Friday, 22 de November de 2024 ISSN 1519-7670 - Ano 24 - nº 1315

A agência de publicidade e a crise ética

A evolução da empresa capitalista, que passou do culto fordiano à fábrica e ao produto até chegar à fase atual, em que o mecanismo das transações financeiras domina suas estratégias, determinou, como não podia deixar de ser, o comportamento do marketing, da publicidade e a sua relação com o consumidor. A história da empresa, a partir do século 19, começa pelo reinado do produto. Todos os esforços estavam voltados para a engenharia, a qualidade e a durabilidade do que se produzia. Depois veio a fase das vendas, massificando-se a distribuição na busca de aumentar o volume de negócios, crescer e conquistar mercados, até chegar à era do marketing e da segmentação dos mercados, voltada para o consumidor e os seus caprichos. Logo em seguida veio a revolução comandada pela globalização, no impulso da era tecnológica e do enorme desenvolvimento das comunicações.

As empresas mundializadas de hoje são antes de tudo empresas financeiras. Trabalham para aumentar o preço das suas ações nas principais bolsas de valores do mundo e remunerar o capital dos seus investidores. Os principais executivos são especialistas na arte de glamourizar seus produtos de modo a que possam contribuir para o valor acionário da empresa. Para isso, eles são bem treinados e muito bem remunerados.

Essa história provocou mudanças, como não podia deixar de ser, também no mercado publicitário, hoje também globalizado. As agências artesanais dos anos 60, cuja característica era a valorização da criatividade dos anúncios, desapareceram. Os critérios de remuneração dos serviços publicitários mudaram dramaticamente e o modelo padrão de empresa publicitária, no Brasil e em todo o mundo, é cada vez mais o da filial dos grandes grupos internacionais que ganham mais dinheiro nas bolsas do que no próprio negócio de fazer anúncios.

Difícil sobrevivência

A pulverização das mídias ligada à necessidade de redução de custos fez surgirem agências especializadas em áreas promocionais diversas, o chamado below-the-line, que identifica todas as ações que não sejam propaganda para as grandes audiências. Além das agências voltadas exclusivamente para planejamento, compra e venda de mídia, controladas por bancos e outras entidades financeiras que identificaram commodities altamente lucrativas no espaço e tempo dos veículos.

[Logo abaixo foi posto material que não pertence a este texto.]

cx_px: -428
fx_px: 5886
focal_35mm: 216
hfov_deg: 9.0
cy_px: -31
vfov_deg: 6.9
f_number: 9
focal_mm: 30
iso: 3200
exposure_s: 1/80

Não se trata de coincidência que chairmen e CEOs dos maiores grupos de agências de publicidade e serviços de marketing globalizados sejam homens originários da área de contabilidade e finanças. Os publicitários foram substituídos no comando dos grandes grupos pelos articuladores financeiros, interessados no volume de dinheiro que passava pelas mãos daquela gente que pensava o negócio da publicidade como uma atividade cujo objetivo era o de apenas fazer anúncios.

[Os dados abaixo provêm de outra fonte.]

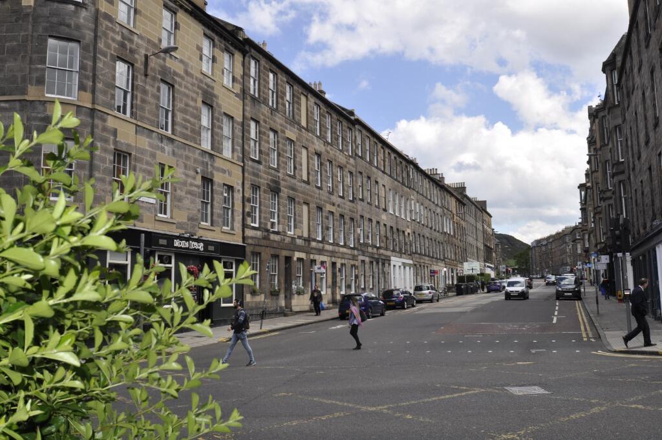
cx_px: 331
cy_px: 220
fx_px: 661
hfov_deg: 53.2
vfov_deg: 36.8
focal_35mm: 36
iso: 200
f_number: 10
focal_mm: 24
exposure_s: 1/200
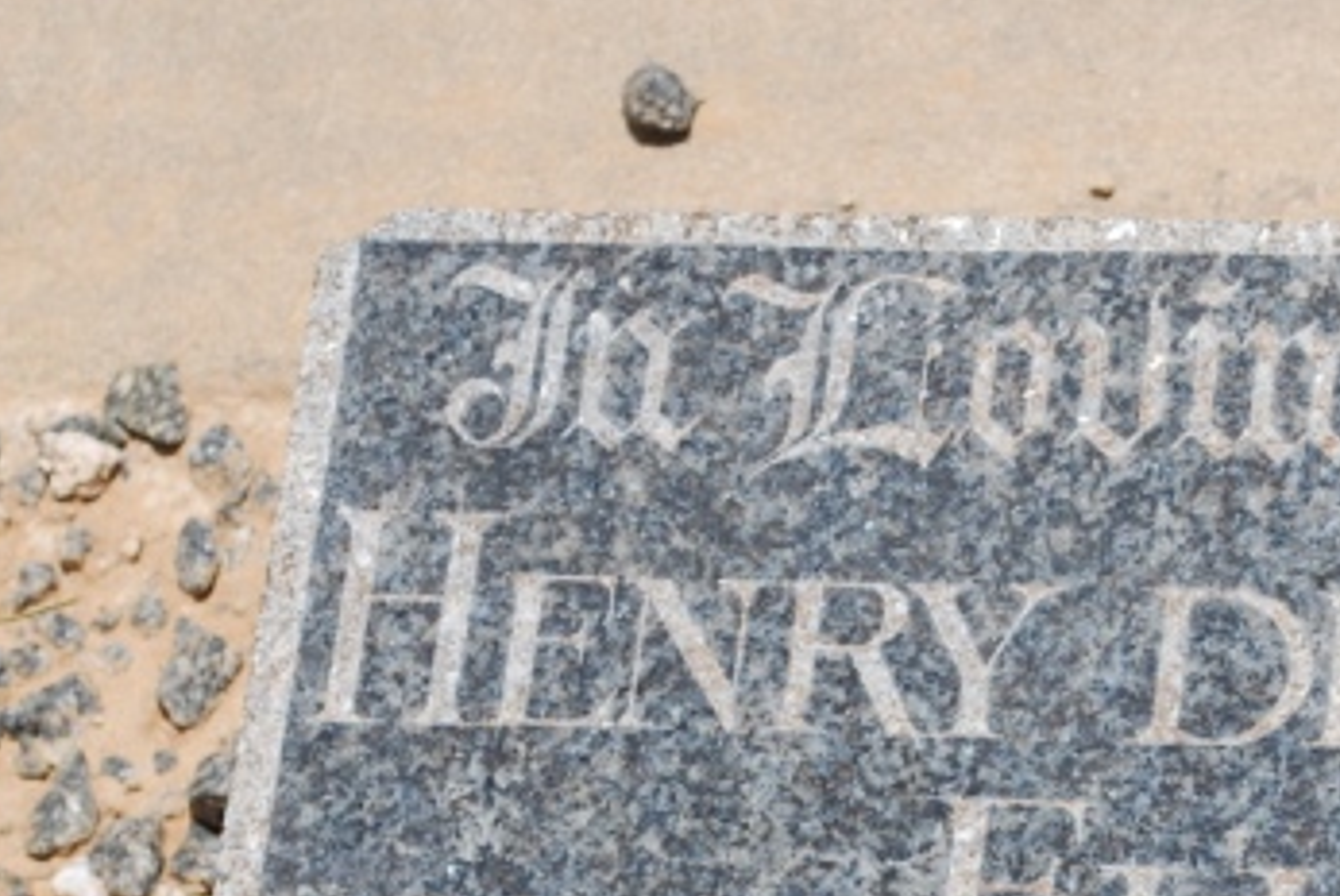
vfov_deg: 5.6
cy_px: 825
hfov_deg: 8.4
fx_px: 9070
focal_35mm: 243
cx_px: 1421
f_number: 9
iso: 100
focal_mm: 55
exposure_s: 1/320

Sobrevivem no Brasil algumas agências nacionais. Sofrem grandes dificuldades de adaptação às grandes mudanças ocorridas no mercado. Os anunciantes descobriram que poderiam cortar custos também nas despesas de marketing. Impõem remuneração cada vez menor às agências e exigem maior quantidade de serviços. O lucro das agências só é possível se elas operarem em grande escala, de preferência no cenário internacional. Daí, a dificuldade de sobrevivência das pequenas agências e a força cada vez maior dos grandes grupos mundiais.

No epicentro da crise

As agências que sobrevivem dentro do modelo tradicional conseguem esta sobrevida devido à inexistência no Brasil, pelo menos até agora, das agências especializadas em compra de mídia – que lhes retirariam 85% da receita – e pela importância do Estado como anunciante.

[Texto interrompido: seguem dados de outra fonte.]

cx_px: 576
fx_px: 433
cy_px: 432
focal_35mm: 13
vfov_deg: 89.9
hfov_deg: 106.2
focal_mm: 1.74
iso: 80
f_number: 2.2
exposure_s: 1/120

O governo, de alguma forma, procura proteger as agências nacionais, mas a dependência da burocracia e das práticas viciosas da política pode levá-las a escândalos de natureza ética, como tivemos oportunidade de acompanhar há muito pouco tempo, quando vimos, pela primeira vez, agências de publicidade no epicentro de uma crise ética, provocando também uma enorme crise política.